Salaire d’embauche : Sachez négocier!

, par Therese Garceau.

Bravo! Vous avez enfin décroché le poste de vos rêves. Il est maintenant temps de passer aux choses sérieuses et de bien jouer vos cartes pour obtenir le salaire que vous méritez.

Ne l’oubliez pas, ce renouveau professionnel est aussi l’occasion d’aller chercher de meilleures conditions salariales. Et comme vous n’aurez pas deux fois la chance de le faire, mieux vaut savoir négocier habilement. Voici, inspirés d’un texte publié par le CRHA Mathieu Degenève sur oeildurecruteur.ca, quelques judicieux conseils pour y arriver :

Changez votre perception

Un emploi pour vous?

Vous avez du talent, des compétences, et cela a un prix! Au-delà de l’accomplissement professionnel, vous travaillez d’abord pour gagner votre vie et chaque dollar compte. Négocier votre salaire n’est pas un luxe, c’est une nécessité. Vos prochaines augmentations de salaires seront négociées sur la base de votre salaire d’embauche, ne perdez jamais cela de vue. Si vous souhaitez progresser financièrement et être rémunérée à votre juste valeur, laissez vos craintes de côté et foncez.

Ne vous commettez pas

Lors de l’entrevue de pré-sélection, le recruteur veut rapidement être fixé sur vos attentes salariales. Surtout ne vous engagez pas sur un montant précis à cette étape-ci. Cela risque de vous nuire au moment de la négociation finale.

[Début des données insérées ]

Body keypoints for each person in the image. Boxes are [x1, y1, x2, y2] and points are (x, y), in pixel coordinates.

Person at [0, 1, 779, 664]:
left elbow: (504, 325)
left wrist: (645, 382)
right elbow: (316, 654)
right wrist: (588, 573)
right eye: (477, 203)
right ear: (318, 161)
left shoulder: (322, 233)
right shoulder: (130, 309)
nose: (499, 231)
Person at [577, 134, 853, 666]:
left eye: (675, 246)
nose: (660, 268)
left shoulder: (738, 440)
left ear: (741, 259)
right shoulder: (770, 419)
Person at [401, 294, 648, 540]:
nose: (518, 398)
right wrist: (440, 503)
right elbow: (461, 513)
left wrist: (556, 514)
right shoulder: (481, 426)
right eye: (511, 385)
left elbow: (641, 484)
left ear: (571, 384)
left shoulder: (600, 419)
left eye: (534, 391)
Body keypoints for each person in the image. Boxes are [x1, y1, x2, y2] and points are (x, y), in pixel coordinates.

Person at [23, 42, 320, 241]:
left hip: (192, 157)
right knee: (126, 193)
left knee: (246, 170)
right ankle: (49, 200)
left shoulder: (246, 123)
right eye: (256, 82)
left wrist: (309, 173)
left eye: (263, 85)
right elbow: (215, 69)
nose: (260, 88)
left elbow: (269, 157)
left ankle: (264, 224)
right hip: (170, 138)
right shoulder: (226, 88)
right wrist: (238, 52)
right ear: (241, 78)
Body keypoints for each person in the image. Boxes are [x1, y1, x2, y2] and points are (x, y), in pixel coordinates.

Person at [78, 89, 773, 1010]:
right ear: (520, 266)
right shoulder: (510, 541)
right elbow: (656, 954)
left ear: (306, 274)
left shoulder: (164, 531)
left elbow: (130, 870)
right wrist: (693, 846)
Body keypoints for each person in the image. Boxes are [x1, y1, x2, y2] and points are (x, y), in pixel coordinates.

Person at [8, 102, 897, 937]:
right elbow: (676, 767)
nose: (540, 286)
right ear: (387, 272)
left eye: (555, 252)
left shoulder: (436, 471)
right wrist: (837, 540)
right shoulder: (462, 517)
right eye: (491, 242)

La mauvaise et la bonne réponse

Évitez de dire que vous souhaitez vous conformer à l’échelle salariale existante. Sur la base de ce que vous voulez, fixez plutôt une fourchette de salaire : entre 33 000 $ et 40 000 $, par exemple. Vous vous assurez ainsi d’obtenir non seulement le montant de 33 K que vous souhaitiez, mais vous vous donnez aussi de l’espace pour négocier à la hausse.

Votre rapport de force

Ils vous on fait une offre d’emploi ferme et ils veulent que vous acceptiez rapidement parce que vous êtes leur premier choix. Utilisez cela comme rapport de force dans vos négociations. Au pire, ils vous diront non et au mieux vous aurez réussi à arracher quelques milliers de dollars supplémentaires. Et si vous êtes la deuxième en tête de lice, dites-vous bien qu’ils ne souhaitent sûrement pas embaucher leur troisième choix. Dans les deux cas, soyez prête à faire une contre-offre raisonnable et qui satisfasse les deux parties.

Ce qu’ils ne vous disent pas

Le recruteur veut avoir l’avantage du jeu. Il prétendra toujours avoir plusieurs excellentes candidatures pour le poste. Ce petit subterfuge est de bonne guerre, mais il vise essentiellement à modérer vos attentes salariales. Une tactique très souvent utilisée pour vous inciter à accepter l’offre, au risque (sous-entendu) de perdre le poste au profit d’une candidate moins gourmande. Surtout ne tomber pas dans le panneau. Même s’il prétend qu’on se bouscule pour prendre votre place, il y a fort à parier qu’à cette étape du processus vous soyez la seule candidate qualifiée encore sur les rangs.